Please cite the following paper if you use this code:
```
@article{shahRemoteSensingReveals2025,
  title = {Remote Sensing Reveals Adoption of Sustainable Rice Farming Practices Across Punjab, India},
  author = {Shah, Ando and Singh, Rajveer and Zaytar, Akram and Tadesse, Girmaw Abebe and Robinson, Caleb and Tafti, Negar and Wood, Stephen A. and Dodhia, Rahul and Ferres, Juan M. Lavista},
  date = {2025-07-11},
  eprint = {2507.08605},
  eprinttype = {arXiv},
  eprintclass = {cs},
  doi = {10.48550/arXiv.2507.08605},
  url = {http://arxiv.org/abs/2507.08605},
}
```

## Trademark Notice
Trademarks This project may contain trademarks or logos for projects, products, or services.
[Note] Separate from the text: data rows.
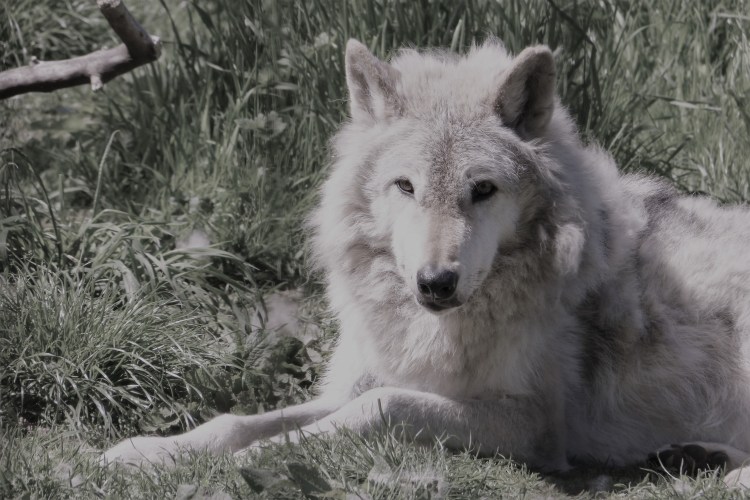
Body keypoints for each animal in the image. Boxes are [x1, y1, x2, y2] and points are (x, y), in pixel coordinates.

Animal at [103, 38, 750, 486]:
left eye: (483, 190)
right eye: (405, 187)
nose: (436, 282)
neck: (440, 328)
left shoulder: (535, 424)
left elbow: (379, 405)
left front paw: (262, 455)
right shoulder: (365, 379)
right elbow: (238, 420)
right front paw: (153, 451)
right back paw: (696, 455)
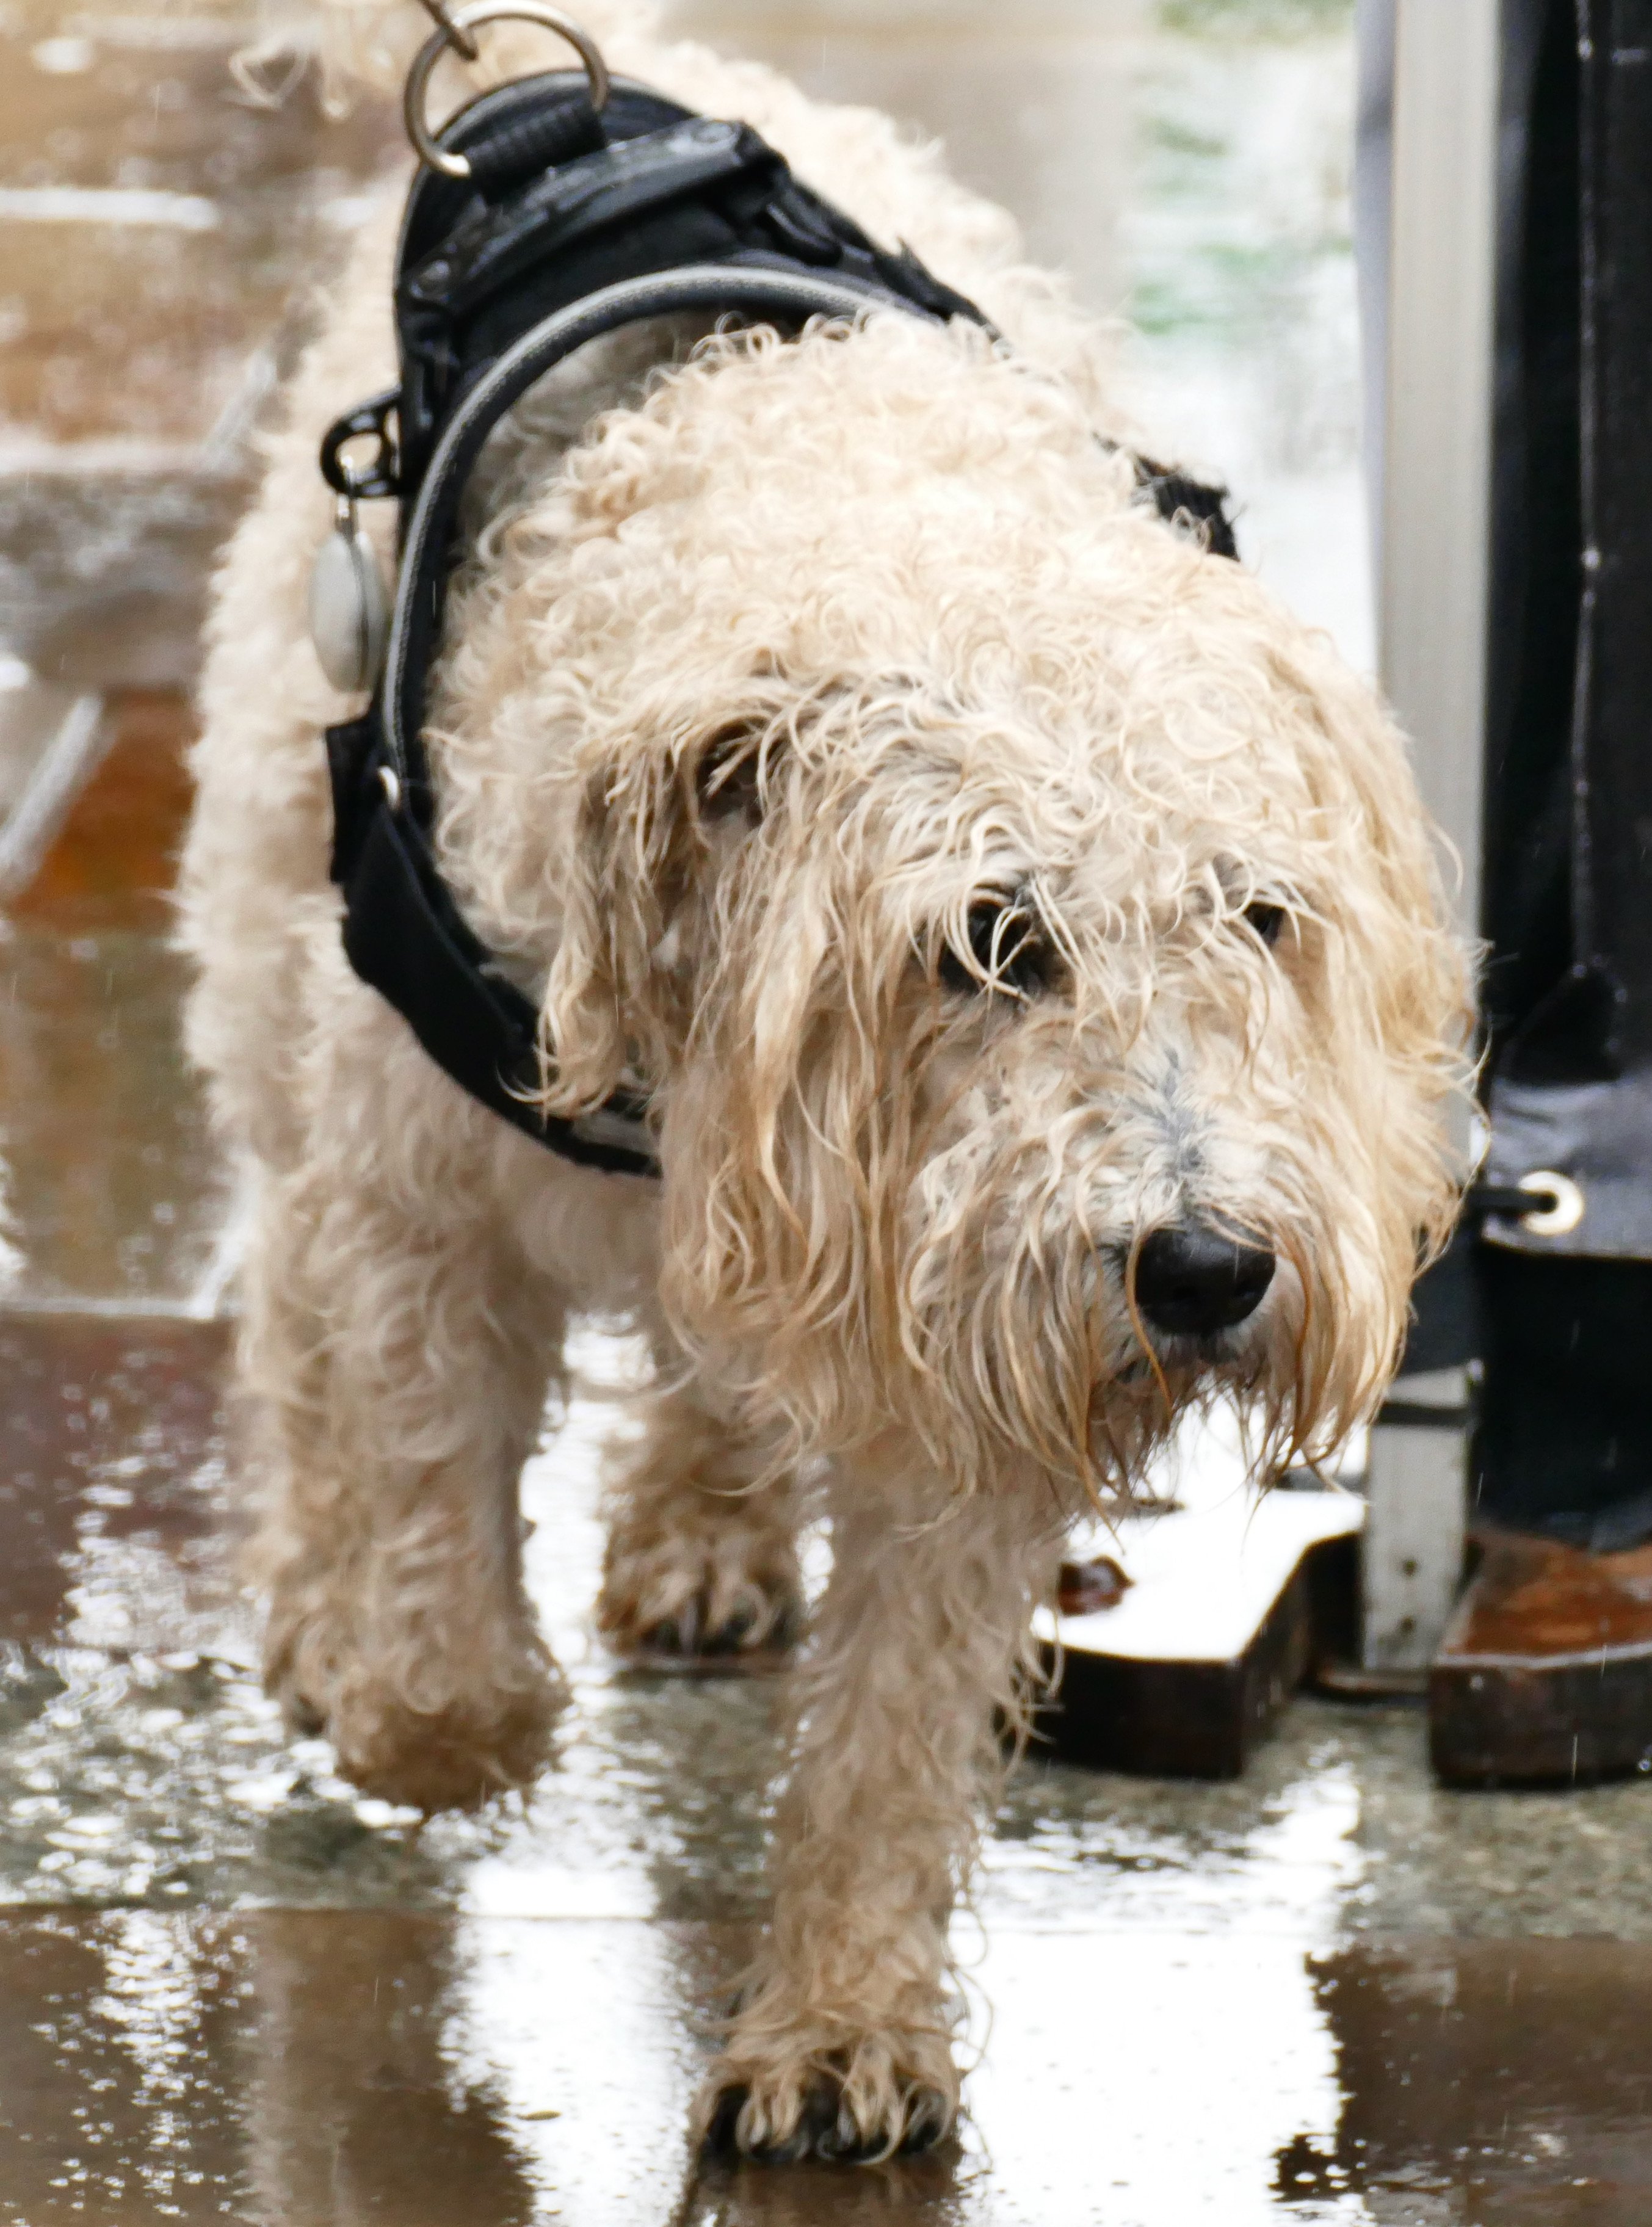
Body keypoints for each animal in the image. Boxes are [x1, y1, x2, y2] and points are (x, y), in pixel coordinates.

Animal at [184, 0, 1478, 2156]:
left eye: (1260, 917)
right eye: (989, 940)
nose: (1209, 1272)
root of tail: (550, 83)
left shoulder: (953, 1312)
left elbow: (887, 1730)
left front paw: (842, 2028)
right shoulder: (426, 1213)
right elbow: (441, 1604)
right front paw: (408, 1693)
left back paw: (702, 1528)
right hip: (279, 995)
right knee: (286, 1314)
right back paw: (309, 1593)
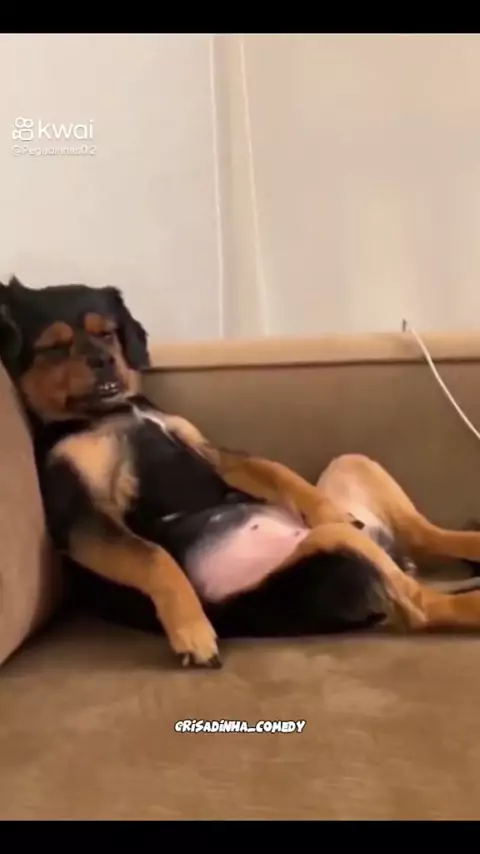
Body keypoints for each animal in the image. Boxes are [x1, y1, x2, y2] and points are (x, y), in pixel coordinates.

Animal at [3, 277, 480, 669]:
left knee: (422, 533)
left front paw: (325, 507)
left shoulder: (213, 453)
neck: (109, 414)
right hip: (333, 551)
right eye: (54, 347)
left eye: (107, 334)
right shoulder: (81, 517)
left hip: (353, 464)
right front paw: (192, 629)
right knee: (424, 605)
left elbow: (275, 470)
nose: (104, 360)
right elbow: (154, 555)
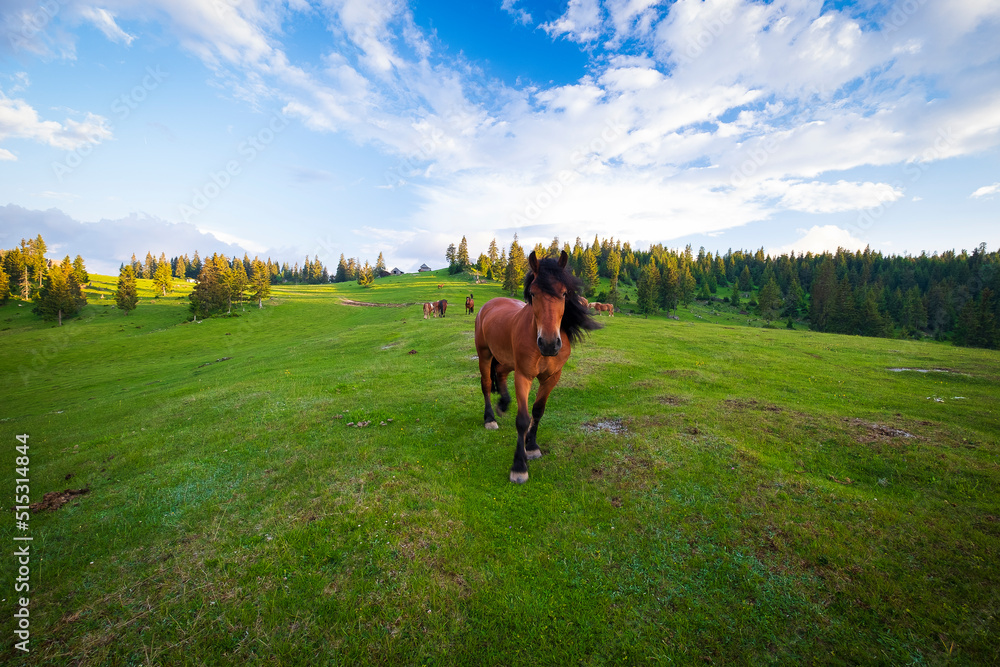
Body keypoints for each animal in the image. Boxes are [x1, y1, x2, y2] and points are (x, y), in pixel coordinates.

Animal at [474, 250, 601, 483]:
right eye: (533, 294)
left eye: (564, 293)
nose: (549, 344)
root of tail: (490, 303)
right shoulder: (523, 375)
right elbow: (523, 419)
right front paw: (519, 466)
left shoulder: (552, 378)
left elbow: (538, 411)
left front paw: (531, 446)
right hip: (485, 355)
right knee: (486, 384)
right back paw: (490, 418)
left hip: (506, 360)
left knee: (500, 374)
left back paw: (503, 403)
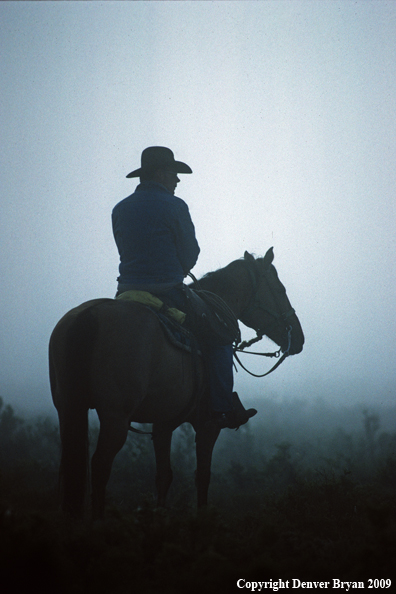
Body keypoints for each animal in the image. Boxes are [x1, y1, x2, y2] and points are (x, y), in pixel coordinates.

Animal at [48, 247, 304, 516]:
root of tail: (87, 315)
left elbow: (164, 475)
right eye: (280, 289)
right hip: (115, 417)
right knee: (99, 466)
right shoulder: (207, 425)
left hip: (68, 408)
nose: (299, 338)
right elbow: (203, 475)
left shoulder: (163, 423)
Authorized use of Microsoft trademarks or logos is subject to and must follow [Microsoft’s Trademark & Brand Guidelines](https://www.microsoft.com/en-us/legal/intellectualproperty/trademarks). Use of Microsoft trademarks or logos in modified versions of this project must not cause confusion or imply Microsoft sponsorship. Any use of third-party trademarks or logos are subject to those third-party’s policies.